Context SpaceX lifted off its newest Starship configuration, dubbed V3, at 5:30 pm CDT on Friday from the Starbase complex in South Texas. The vehicle, topped by a 124‑meter stainless‑steel stage and propelled by 33 methane‑fuelled Raptor engines, cleared the launch tower within seconds and turned eastward over the Gulf of Mexico. The test came after a seven‑month pause, the longest gap between Starship flights, during which SpaceX finished a second launch pad and addressed ground‑test setbacks.

Key Facts - The 408‑foot rocket remained intact for the entire ascent and re‑entry, unlike the inaugural flights of Starship V1 (2023) and V2 (2025), both of which broke apart shortly after launch. - After more than an hour in flight, Starship V3 executed a controlled splashdown in the Indian Ocean, landing within the pre‑planned target zone. - Elon Musk posted on X, calling the launch and landing “an epic first Starship V3 launch & landing” and saying the team “scored a goal for humanity.” - SpaceX’s president, Gwynne Shotwell, praised the team for delivering an “incredible first flight of a brand new vehicle,” noting the milestone brings human spaceflight “so much closer.” - NASA Administrator Jared Isaacman, present at the launch, described the event as a “hell of a V3 Starship launch,” underscoring the agency’s reliance on Starship for future Moon missions.
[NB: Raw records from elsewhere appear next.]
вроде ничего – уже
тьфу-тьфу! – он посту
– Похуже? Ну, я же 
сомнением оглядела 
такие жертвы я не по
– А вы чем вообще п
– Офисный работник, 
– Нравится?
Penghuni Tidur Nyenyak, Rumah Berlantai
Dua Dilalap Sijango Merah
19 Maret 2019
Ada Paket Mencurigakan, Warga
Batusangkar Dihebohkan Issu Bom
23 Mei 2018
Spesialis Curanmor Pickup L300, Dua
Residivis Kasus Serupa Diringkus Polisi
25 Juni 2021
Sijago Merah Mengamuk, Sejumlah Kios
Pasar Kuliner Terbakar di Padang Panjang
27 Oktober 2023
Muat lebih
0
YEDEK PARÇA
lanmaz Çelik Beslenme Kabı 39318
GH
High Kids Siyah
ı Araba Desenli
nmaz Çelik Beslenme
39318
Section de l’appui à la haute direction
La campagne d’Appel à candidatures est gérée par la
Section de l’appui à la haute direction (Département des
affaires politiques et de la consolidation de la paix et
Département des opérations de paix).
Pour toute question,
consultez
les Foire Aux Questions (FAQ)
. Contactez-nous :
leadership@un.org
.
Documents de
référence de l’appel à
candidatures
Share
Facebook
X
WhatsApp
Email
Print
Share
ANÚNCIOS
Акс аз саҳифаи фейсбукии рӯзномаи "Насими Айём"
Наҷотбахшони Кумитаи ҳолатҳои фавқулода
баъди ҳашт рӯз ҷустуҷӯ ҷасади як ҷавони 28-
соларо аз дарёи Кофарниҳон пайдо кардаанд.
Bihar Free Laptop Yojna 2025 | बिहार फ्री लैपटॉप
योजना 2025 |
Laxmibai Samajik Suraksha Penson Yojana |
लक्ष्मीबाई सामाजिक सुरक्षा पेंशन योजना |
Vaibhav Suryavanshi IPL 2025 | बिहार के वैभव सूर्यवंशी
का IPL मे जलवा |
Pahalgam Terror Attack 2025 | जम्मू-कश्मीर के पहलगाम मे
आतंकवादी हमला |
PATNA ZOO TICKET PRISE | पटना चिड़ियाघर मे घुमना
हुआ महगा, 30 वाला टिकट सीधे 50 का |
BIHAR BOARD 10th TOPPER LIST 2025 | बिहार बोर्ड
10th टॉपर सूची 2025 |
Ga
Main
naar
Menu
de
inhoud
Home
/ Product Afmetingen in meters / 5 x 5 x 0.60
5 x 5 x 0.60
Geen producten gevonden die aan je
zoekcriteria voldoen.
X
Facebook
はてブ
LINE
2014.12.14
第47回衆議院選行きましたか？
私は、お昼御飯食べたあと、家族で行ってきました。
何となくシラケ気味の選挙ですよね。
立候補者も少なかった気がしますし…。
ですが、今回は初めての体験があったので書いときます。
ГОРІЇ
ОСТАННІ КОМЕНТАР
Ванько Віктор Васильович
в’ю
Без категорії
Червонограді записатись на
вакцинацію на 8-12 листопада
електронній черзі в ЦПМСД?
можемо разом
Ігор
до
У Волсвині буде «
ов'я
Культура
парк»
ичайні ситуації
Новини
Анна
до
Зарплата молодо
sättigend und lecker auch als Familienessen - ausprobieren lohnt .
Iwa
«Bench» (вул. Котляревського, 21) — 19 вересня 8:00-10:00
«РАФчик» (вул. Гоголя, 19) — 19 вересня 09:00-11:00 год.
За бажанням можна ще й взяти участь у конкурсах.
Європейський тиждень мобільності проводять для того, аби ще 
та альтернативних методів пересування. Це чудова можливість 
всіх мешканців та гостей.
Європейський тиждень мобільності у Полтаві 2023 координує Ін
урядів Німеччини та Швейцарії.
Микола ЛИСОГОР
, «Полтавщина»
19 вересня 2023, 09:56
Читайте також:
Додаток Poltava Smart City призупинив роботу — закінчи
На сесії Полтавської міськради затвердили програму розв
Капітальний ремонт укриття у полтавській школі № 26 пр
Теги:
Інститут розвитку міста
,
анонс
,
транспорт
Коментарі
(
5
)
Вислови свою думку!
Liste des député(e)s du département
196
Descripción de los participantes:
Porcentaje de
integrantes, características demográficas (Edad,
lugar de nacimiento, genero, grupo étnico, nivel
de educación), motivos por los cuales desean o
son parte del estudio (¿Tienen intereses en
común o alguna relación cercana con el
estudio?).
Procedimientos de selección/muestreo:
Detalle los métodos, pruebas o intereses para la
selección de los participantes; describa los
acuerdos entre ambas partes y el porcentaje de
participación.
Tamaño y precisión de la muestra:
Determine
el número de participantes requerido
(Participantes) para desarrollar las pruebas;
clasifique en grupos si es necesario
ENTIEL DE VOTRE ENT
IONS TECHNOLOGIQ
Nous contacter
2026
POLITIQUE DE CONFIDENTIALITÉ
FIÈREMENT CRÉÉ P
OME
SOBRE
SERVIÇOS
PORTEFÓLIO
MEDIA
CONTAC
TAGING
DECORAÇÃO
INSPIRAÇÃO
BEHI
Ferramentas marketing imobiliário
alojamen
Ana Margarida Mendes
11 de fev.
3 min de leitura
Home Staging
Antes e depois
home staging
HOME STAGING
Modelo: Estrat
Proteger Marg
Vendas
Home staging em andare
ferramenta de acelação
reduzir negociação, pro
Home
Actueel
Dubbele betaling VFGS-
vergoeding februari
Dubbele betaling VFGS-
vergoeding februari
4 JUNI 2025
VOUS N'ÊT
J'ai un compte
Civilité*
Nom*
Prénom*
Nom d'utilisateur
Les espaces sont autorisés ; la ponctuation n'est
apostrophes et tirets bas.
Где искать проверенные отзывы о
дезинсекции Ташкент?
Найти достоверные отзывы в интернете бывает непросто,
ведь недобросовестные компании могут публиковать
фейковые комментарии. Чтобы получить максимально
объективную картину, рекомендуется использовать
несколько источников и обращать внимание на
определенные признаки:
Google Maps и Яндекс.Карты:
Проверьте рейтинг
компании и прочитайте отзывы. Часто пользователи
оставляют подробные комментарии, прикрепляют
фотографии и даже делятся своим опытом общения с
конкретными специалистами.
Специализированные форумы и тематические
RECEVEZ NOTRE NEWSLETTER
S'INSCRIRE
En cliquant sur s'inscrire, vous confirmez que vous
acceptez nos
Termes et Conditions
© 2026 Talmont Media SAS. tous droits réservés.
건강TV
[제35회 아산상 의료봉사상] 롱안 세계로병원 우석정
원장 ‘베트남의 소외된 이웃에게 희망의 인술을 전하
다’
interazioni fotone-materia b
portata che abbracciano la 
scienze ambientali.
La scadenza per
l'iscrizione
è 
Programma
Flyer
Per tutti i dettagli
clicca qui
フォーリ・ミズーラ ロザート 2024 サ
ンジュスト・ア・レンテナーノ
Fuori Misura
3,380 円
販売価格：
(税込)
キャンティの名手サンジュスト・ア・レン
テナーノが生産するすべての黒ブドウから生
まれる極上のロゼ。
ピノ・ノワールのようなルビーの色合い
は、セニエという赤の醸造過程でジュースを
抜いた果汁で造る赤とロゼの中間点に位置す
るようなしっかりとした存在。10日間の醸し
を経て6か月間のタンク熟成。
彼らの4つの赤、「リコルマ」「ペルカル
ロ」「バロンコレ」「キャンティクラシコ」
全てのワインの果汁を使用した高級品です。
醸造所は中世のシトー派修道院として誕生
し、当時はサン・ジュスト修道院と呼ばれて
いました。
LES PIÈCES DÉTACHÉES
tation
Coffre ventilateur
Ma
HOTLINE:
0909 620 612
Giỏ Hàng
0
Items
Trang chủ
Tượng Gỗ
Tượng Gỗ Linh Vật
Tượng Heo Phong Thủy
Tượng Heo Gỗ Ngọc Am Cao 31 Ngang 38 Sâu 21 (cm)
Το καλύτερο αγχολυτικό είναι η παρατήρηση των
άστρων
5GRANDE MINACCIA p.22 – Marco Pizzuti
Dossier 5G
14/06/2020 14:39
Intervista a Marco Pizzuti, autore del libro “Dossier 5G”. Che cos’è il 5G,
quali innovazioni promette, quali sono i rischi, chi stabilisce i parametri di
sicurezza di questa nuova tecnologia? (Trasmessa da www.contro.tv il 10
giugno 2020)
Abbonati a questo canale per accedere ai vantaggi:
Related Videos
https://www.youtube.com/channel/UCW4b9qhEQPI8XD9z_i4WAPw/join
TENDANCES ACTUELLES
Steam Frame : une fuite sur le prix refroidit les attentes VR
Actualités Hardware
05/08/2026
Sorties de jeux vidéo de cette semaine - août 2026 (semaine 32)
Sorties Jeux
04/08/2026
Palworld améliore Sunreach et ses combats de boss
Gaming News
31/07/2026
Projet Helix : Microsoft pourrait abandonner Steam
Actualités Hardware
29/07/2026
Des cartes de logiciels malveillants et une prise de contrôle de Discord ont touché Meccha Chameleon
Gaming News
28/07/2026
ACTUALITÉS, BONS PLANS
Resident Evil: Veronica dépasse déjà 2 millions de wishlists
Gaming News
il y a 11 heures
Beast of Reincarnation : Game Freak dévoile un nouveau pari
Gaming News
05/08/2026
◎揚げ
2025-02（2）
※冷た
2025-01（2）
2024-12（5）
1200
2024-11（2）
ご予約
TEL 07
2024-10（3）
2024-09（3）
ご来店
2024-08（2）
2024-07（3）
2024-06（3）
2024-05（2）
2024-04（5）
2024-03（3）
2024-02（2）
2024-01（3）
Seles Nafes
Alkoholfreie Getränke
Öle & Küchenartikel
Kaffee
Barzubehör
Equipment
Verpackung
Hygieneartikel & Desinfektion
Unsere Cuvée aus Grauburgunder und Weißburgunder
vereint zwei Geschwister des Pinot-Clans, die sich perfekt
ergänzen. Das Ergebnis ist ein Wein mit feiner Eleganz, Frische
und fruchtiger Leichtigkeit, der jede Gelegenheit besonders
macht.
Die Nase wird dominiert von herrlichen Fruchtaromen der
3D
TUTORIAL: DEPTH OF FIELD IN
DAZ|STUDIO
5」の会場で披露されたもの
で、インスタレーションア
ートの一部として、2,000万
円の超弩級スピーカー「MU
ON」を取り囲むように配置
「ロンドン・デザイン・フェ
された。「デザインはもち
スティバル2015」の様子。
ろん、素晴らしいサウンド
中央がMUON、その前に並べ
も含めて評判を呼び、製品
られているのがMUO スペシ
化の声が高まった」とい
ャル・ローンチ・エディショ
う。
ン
What It Means The successful V3 flight validates the design upgrades that SpaceX introduced after the failures of V1 and V2. A reliable first flight clears a major hurdle for the vehicle’s certification as a human‑rated lunar lander, a role NASA expects Starship to fill under the Artemis program. The splashdown also demonstrates that the vehicle’s heat‑shield and aerodynamic control systems can survive re‑entry, a prerequisite for future orbital and deep‑space missions.

The next step is a series of orbital tests that will push the rocket’s performance envelope, including a planned soft landing on a floating platform. Observers will watch how quickly SpaceX can translate this success into operational launches for NASA and commercial customers.